— Job item —
Output only the entries, exactly as given, without the pictures.

(Data records)
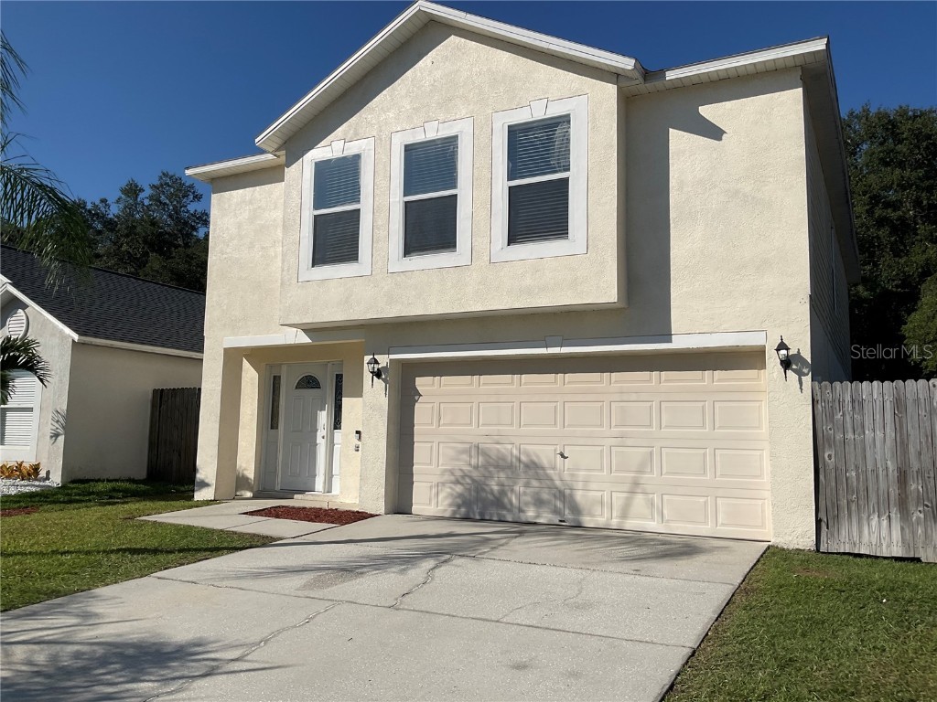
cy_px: 351
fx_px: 785
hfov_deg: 61.7
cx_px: 468
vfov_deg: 48.2
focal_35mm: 29
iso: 16
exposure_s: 1/5263
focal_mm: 3
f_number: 1.8
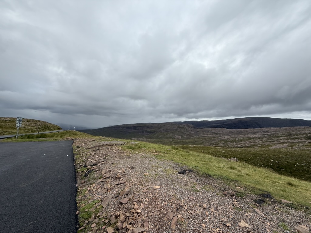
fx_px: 126
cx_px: 156
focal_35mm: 14
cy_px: 116
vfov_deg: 85.7
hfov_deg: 102.1
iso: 50
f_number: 2.2
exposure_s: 1/742
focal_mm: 2.22
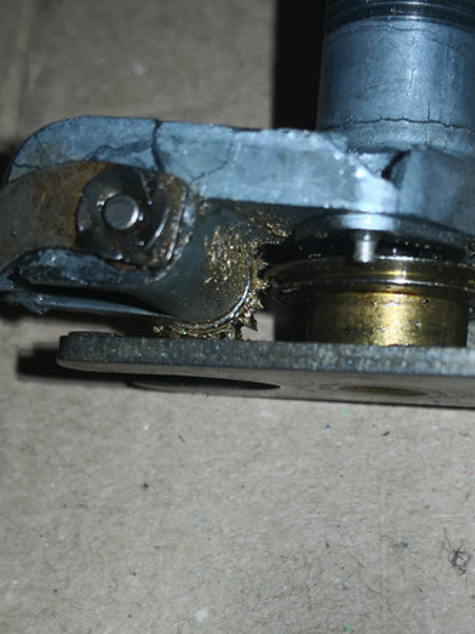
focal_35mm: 63
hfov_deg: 23.1
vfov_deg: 30.5
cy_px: 420
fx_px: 1153
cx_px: 337
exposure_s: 1/443
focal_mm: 3.95
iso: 50
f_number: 1.6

— Answer to the problem —
cy_px: 351
fx_px: 785
hfov_deg: 61.7
cx_px: 468
vfov_deg: 48.2
focal_35mm: 29
iso: 16
exposure_s: 1/5263
focal_mm: 3
f_number: 1.8
fx_px: 126
cx_px: 156
focal_35mm: 14
cy_px: 116
vfov_deg: 85.7
hfov_deg: 102.1
iso: 50
f_number: 2.2
exposure_s: 1/742
focal_mm: 2.22
focal_35mm: 63
hfov_deg: 23.1
vfov_deg: 30.5
cy_px: 420
fx_px: 1153
cx_px: 337
exposure_s: 1/443
focal_mm: 3.95
iso: 50
f_number: 1.6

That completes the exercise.